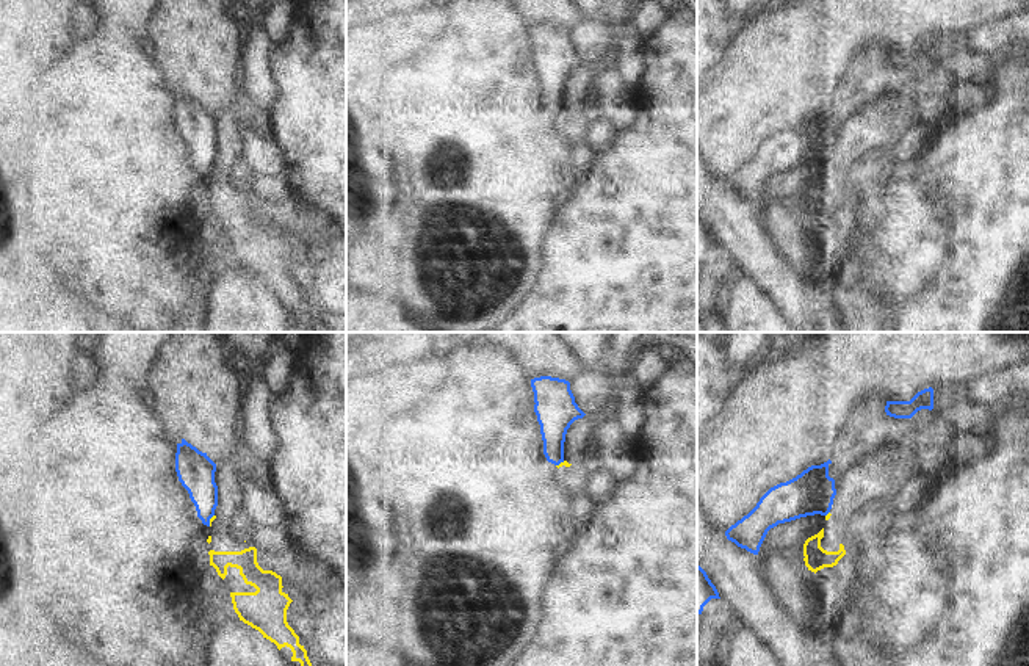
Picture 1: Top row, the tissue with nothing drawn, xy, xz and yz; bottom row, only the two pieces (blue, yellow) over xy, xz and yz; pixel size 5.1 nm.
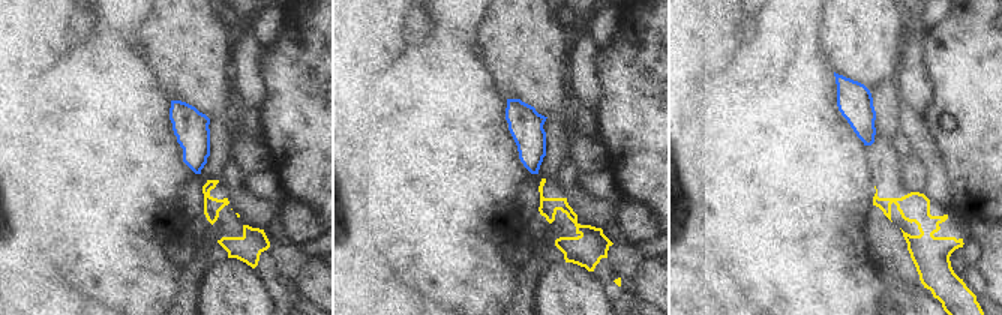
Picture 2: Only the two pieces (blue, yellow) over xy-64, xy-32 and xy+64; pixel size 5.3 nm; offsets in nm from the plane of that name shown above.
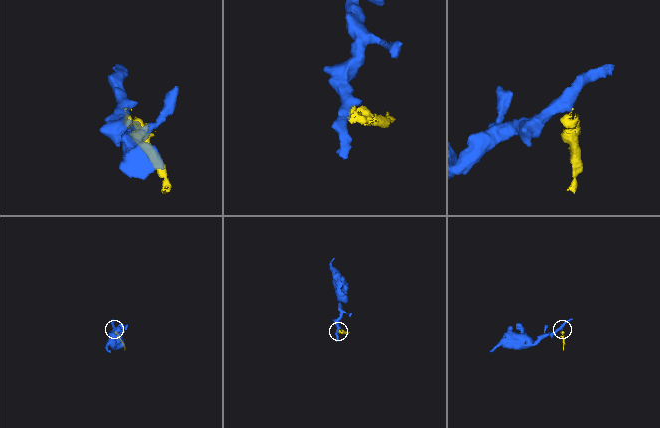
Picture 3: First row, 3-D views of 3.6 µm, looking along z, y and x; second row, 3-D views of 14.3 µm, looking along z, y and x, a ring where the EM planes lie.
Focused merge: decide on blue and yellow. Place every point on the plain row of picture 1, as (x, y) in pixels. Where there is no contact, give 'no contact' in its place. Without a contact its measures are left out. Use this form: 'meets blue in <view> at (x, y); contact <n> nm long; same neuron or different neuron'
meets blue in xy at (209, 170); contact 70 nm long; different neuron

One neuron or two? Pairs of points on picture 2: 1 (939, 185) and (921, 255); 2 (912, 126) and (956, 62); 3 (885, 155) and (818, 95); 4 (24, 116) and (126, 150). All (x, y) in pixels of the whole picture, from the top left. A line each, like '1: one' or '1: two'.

---

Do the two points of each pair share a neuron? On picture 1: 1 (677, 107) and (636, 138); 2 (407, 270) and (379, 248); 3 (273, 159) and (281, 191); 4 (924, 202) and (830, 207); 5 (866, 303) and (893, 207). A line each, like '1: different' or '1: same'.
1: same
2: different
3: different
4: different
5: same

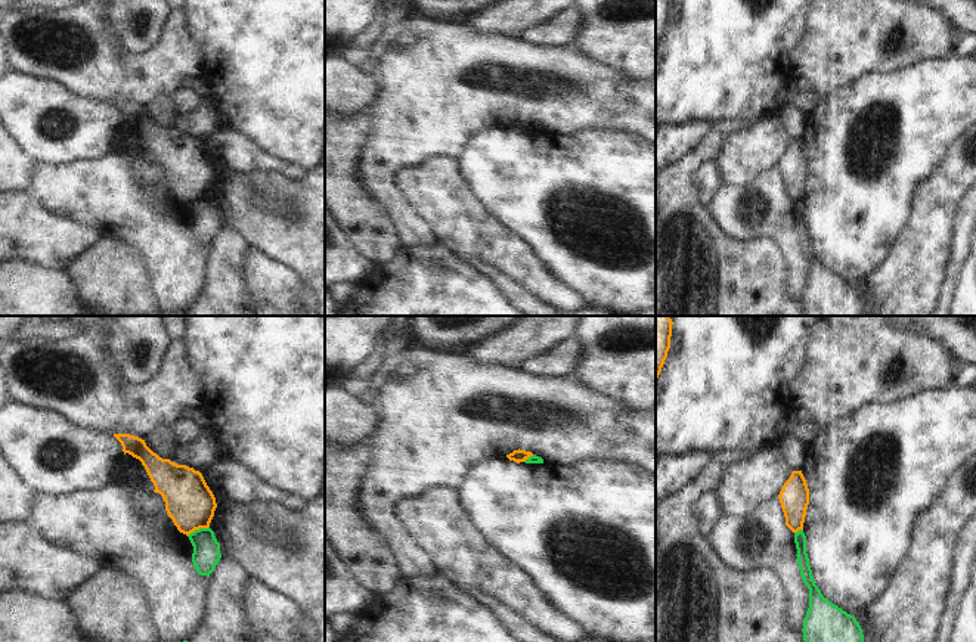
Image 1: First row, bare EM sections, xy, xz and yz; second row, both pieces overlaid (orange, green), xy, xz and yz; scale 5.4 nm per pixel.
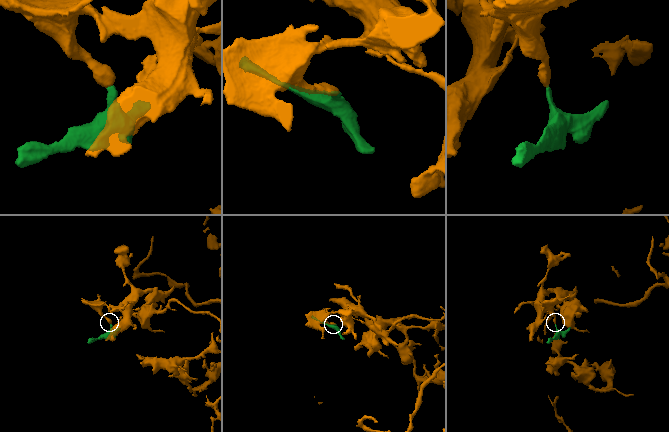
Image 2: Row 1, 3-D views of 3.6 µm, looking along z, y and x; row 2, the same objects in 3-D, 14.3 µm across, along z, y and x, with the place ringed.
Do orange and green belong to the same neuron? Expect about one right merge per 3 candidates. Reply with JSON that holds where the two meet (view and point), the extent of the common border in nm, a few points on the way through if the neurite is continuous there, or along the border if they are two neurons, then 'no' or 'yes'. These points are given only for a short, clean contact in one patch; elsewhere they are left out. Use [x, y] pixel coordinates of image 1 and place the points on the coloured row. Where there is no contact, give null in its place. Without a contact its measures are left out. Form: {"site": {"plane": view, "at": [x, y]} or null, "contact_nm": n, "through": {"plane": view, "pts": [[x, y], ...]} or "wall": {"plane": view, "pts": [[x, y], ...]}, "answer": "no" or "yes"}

**Task prompt:** For each line of the entries that includes "orange", show that line.

**Exercise answer:**
Image 1: First row, bare EM sections, xy, xz and yz; second row, both pieces overlaid (orange, green), xy, xz and yz; scale 5.4 nm per pixel.
Do orange and green belong to the same neuron? Expect about one right merge per 3 candidates. Reply with JSON that holds where the two meet (view and point), the extent of the common border in nm, a few points on the way through if the neurite is continuous there, or along the border if they are two neurons, then 'no' or 'yes'. These points are given only for a short, clean contact in one patch; elsewhere they are left out. Use [x, y] pixel coordinates of image 1 and place the points on the coloured row. Where there is no contact, give null in its place. Without a contact its measures are left out. Form: {"site": {"plane": view, "at": [x, y]} or null, "contact_nm": n, "through": {"plane": view, "pts": [[x, y], ...]} or "wall": {"plane": view, "pts": [[x, y], ...]}, "answer": "no" or "yes"}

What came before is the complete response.